# TV en corto



## cesar A. gutierez T. (Sep 1, 2006)

saludos amigos del foro soy un estudiante y me encuentro reparando un TV samsung modelo TDX1970 el cual quema el transistor de salida horizontal revice el condensador del colector y esta OK. mi deseo es aprender les agradesco la ayuda que me puedan prestar


----------



## Guest (Abr 14, 2008)

amigo cesar el yugo tambien si esta en corto te ocasiona la quema TSH , si el f/b esta bien prueba desconectando el yugo baja el screen al minimo y prende el tv siempre atento al punto luminoso para que no se te manche el TRC. 
aqui esta otra prueba que te puede ayudar si es que la falla esta en la fuente
http://www.comunidadelectronicos.com/articulos/prueba-fuente-conm.htm


----------



## KARAPALIDA (Abr 14, 2008)

primero proba que la fuente este en valores aceptables. despues que el flyback no este consumiendo de mas,desconecta el yugo ,y proba los condensadores de sintonia del FB, tambien suele haber un electrolitico en la parte que brinda los pulsos al la base del TR Horiz, checa eso. Saludos


----------



## tiopepe123 (Abr 14, 2008)

Si es posible pon la tipica bombilla, para no fulminar transistores.

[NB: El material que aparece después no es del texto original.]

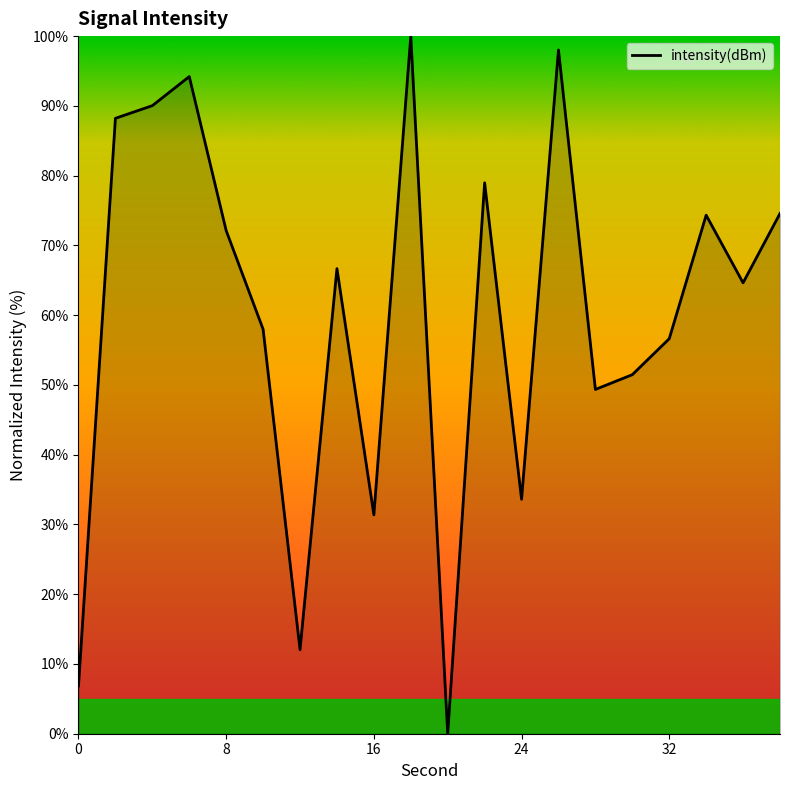

What is the maximum value shown in the chart?

100.0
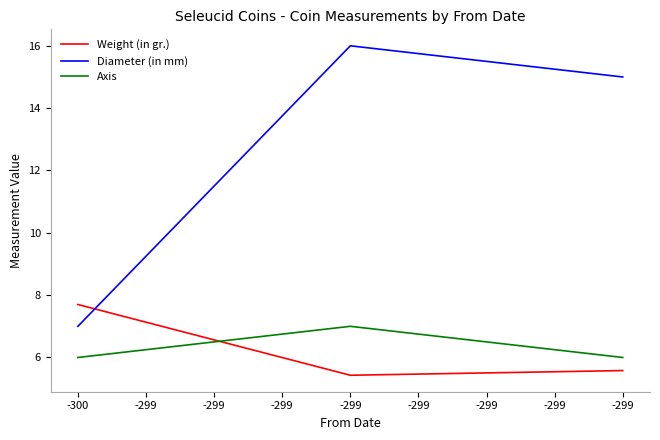

Does the chart display data point markers on the line(s)?

No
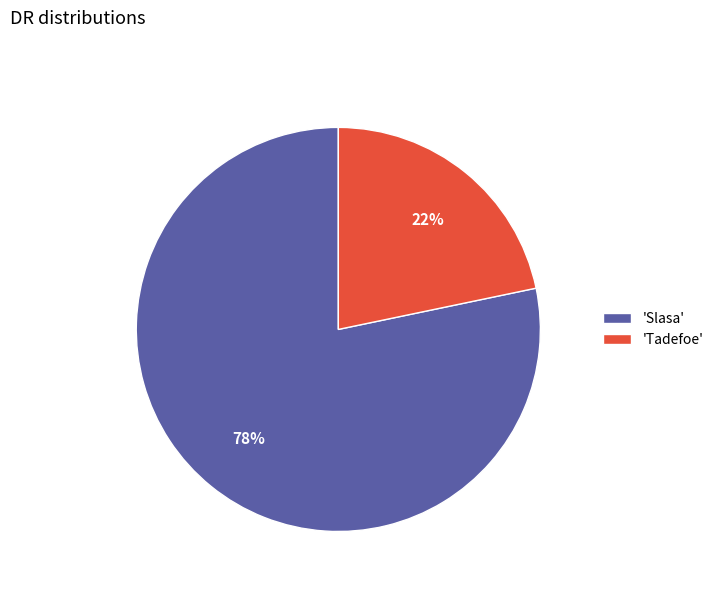

Count the number of slices in the pie.

2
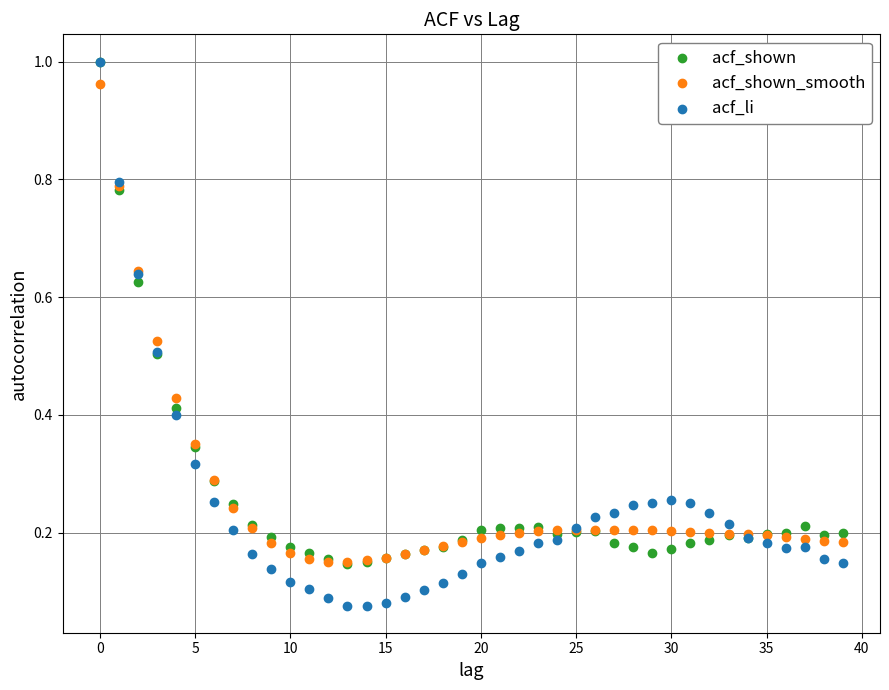

Which series has the widest spread of Y values?

acf_li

Debes buscar un punto entre el condensador de 160V y el transformador para añadir en serie la bombilla de unos 40W.
Si esta bien el circuito el TV intentara arrancar, si esta mal pues se enciende la bombilla pero no estropeas nada.

Si el transistor se funde de inmediato suele ser del transformador, deberias desoldarlo y medir resistencia entre los bobinados, en teoria deberia ser infinito. Para eso debes conocer la disposicion de los bobinados, si no lo sabes pasate por HR busca el equivalente y ha veces sale.


----------